[Point correspondence tracking data]
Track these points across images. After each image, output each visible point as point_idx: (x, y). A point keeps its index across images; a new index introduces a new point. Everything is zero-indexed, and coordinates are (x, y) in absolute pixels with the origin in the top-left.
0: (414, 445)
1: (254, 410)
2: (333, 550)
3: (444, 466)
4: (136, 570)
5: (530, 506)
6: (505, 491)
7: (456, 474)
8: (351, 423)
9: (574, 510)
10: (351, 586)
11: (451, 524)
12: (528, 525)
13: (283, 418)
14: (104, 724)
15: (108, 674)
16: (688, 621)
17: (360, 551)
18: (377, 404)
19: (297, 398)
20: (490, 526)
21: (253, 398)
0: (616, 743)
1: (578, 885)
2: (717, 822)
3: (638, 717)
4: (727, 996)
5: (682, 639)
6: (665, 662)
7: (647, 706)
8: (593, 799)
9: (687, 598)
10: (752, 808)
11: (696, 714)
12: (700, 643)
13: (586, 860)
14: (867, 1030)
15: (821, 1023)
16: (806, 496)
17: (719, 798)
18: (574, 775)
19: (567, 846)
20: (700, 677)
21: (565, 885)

> _Work instructions_:
All records above are to be printed exactly, with nothing omitted.

> _Solution_:
Track these points across images. After each image, output each visible point as point_idx: (x, y). A point keeps its index across images; a new index introduces a new point. Everything is zero-indexed, and coordinates are (x, y) in absolute pixels with the origin in the top-left.
0: (414, 445)
1: (254, 410)
2: (333, 550)
3: (444, 466)
4: (136, 570)
5: (530, 506)
6: (505, 491)
7: (456, 474)
8: (351, 423)
9: (574, 510)
10: (351, 586)
11: (451, 524)
12: (528, 525)
13: (283, 418)
14: (104, 724)
15: (108, 674)
16: (688, 621)
17: (360, 551)
18: (377, 404)
19: (297, 398)
20: (490, 526)
21: (253, 398)
0: (616, 743)
1: (578, 885)
2: (717, 822)
3: (638, 717)
4: (727, 996)
5: (682, 639)
6: (665, 662)
7: (647, 706)
8: (593, 799)
9: (687, 598)
10: (752, 808)
11: (696, 714)
12: (700, 643)
13: (586, 860)
14: (867, 1030)
15: (821, 1023)
16: (806, 496)
17: (719, 798)
18: (574, 775)
19: (567, 846)
20: (700, 677)
21: (565, 885)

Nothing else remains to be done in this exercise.